Le Bureau du Vérificateur Général a en procédé à une vérification financière à la DFM du Ministère du Développement Rural au titre des exercices 2018, 2019, 2020 et 2021, afin de s’assurer de la régularité et de la sincérité des opérations de dépenses. Les résultats sont sans appel !
En effet, suite à la vérification financière effectuée par le BVG à la DFM du Ministère du Développement Rural au titre des exercices 2018, 2019 2020 et 2021, afin de s’assurer de la régularité et de la sincérité des opérations de dépenses, il s’est révélé des irrégularités tant financières qu’administratives. Les travaux de vérification ont porté sur l’exécution des dépenses de fonctionnement et d’investissement, les procédures de distribution des intrants subventionnés.
Irrégularités financières
Le montant total des irrégularités financières s’élève à 2 329 496 637 FCFA. En cause, le non-respect par le Directeur des Finances et du Matériel des procédures d’attribution et de distribution des intrants Agricoles subventionnés.Selon le BVG, la DFM du Ministère de Développement Rural a payé pour des travaux de construction non exécutés.

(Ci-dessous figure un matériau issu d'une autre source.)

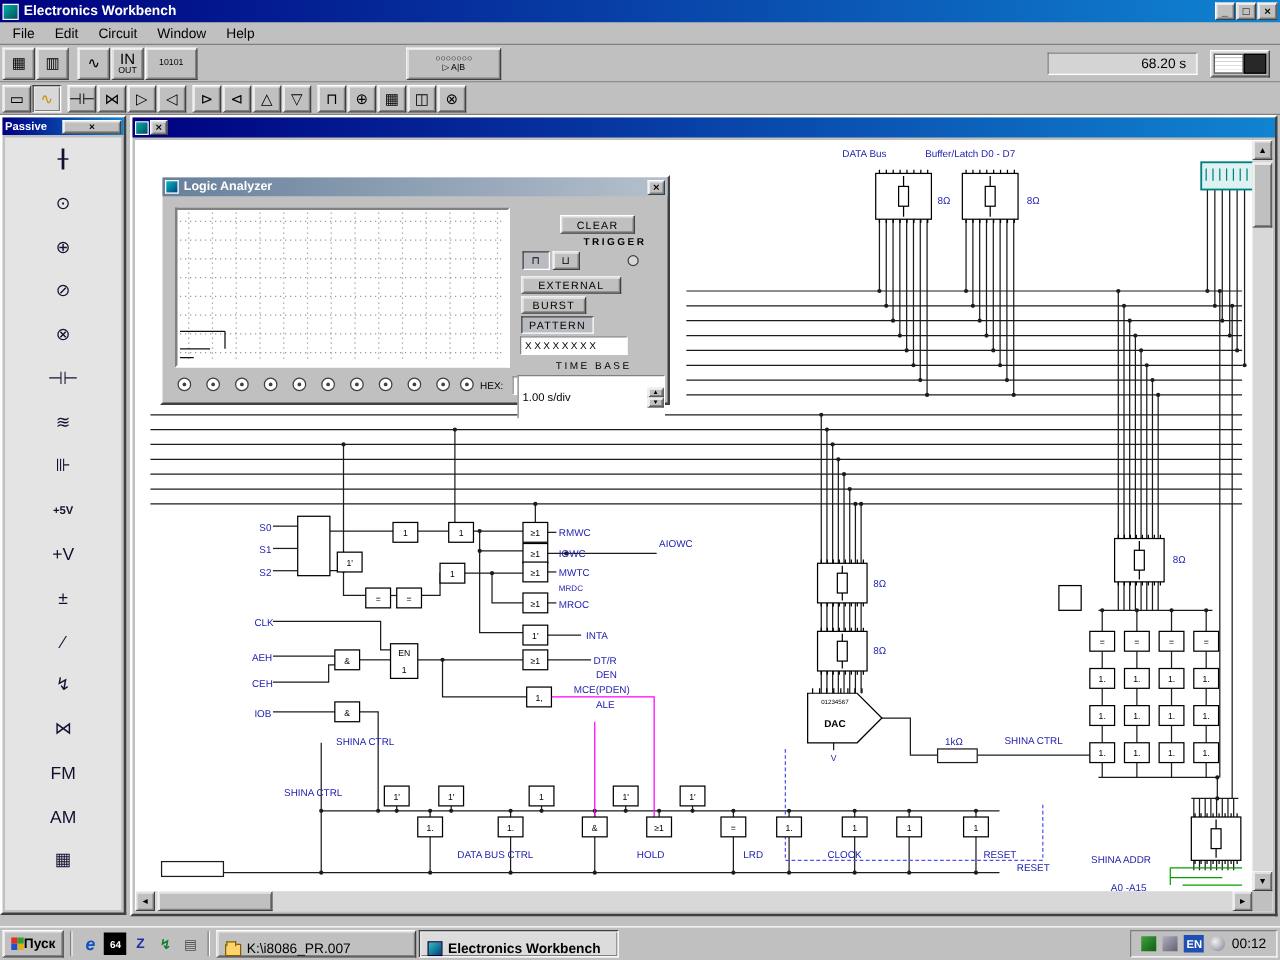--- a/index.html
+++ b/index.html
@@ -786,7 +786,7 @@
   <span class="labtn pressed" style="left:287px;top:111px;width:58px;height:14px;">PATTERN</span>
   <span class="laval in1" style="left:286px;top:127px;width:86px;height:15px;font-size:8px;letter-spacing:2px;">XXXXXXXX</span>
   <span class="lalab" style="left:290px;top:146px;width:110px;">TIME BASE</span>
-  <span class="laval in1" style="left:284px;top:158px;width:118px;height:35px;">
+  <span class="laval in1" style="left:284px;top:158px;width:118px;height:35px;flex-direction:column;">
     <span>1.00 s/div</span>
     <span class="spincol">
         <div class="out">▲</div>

L’article 47 du Décret n°2018-0009/PRM du 10 janvier 2018 portant Règlement Général sur la Comptabilité Publique est clair : « La liquidation a pour objet de vérifier la réalité de la dette et d’arrêter le montant exact de la dépense… ».
L’équipe de vérification a procédé à l’examen des dossiers de marchés mais également effectué des contrôles physiques des réalisations sur le terrain en compagnie des représentants des entités concernées. Le marché n°004089/CPMP/MA-2020 du 02 décembre 2020 d’un montant de 24 803 300 FCFA relatif aux travaux de réhabilitation des bâtiments du centre de Naréna, au compte de la Cellule de Promotion de l’Entreprenariat Agricole (CPEA), non pas été exécutés (des tôles vétustes non remplacées, pas de corrections des infiltrations de la toiture, la non-fourniture d’enseigne lumineuse de 4mx0.6 m, le non-aménagement des espaces verts avec gazon, fleurs et arbustes) pour un montant de 6 900 000 FCFA.
Le marché n°004093/CPMP/MA-2020 du 02 décembre 2020 d’un montant de 24 724 158 F CFA relatif aux travaux de réhabilitation des bâtiments du centre de Kangaba, au compte de la Cellule de Promotion de l’Entreprenariat Agricole, s’est volatilisé sans la moindre exécution de l’extension du mur de clôture ni fourniture et pose d’une enseigne lumineuse et de deux extincteurs CO25 kg, entre autres. Le DFM du Ministère de l’Agriculture a transféré des équipements Agricoles non fonctionnels à la Commission de Gestion et de Suivi du Programme de Subvention des Equipements.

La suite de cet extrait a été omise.